» **Data provided**
[Start of Attachment]
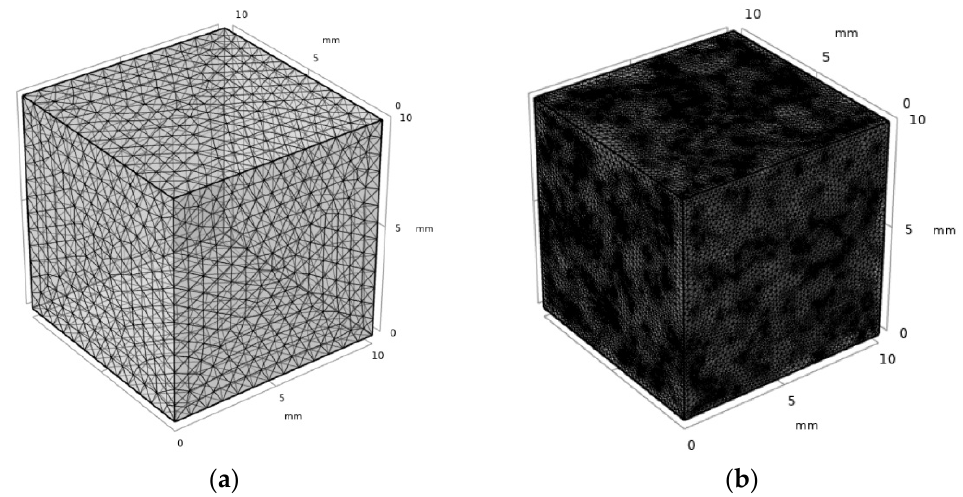
Figure 6. The meshing results of ( a ) reference concrete and ( b ) NAAC (curing temperature of 35 °C as an example).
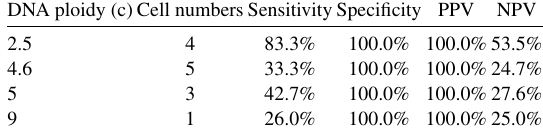
Diagnostic accuracy using DNA ploidy diagnostic threshold values of different kinds of cytologic specimens DNA ploidy (c) Cell numbers Sensitivity Specificity PPV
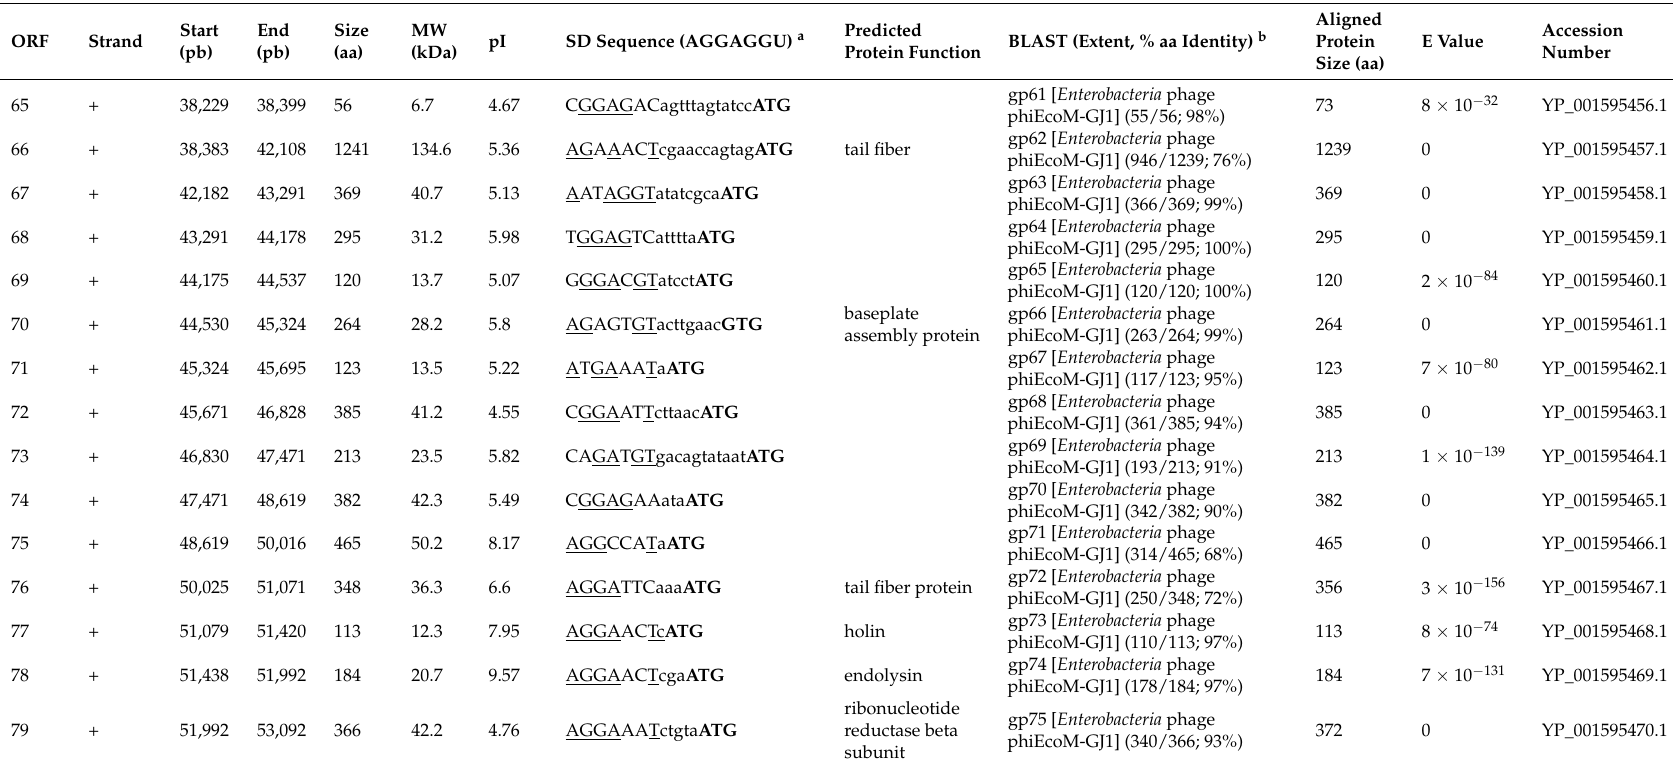
a Start codon indicated in bold; Match to SD sequence is indicated by underlining; SD position is indicated in uppercase. b The number of identical amino acids/The total of amino acids of smallest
[End of Attachment]
Could the data above be returned in full, exactly, with every image left out?

» **Response to the task**
Figure 6. The meshing results of ( a ) reference concrete and ( b ) NAAC (curing temperature of 35 °C as an example).
Diagnostic accuracy using DNA ploidy diagnostic threshold values of different kinds of cytologic specimens DNA ploidy (c) Cell numbers Sensitivity Specificity PPV
a Start codon indicated in bold; Match to SD sequence is indicated by underlining; SD position is indicated in uppercase. b The number of identical amino acids/The total of amino acids of smallest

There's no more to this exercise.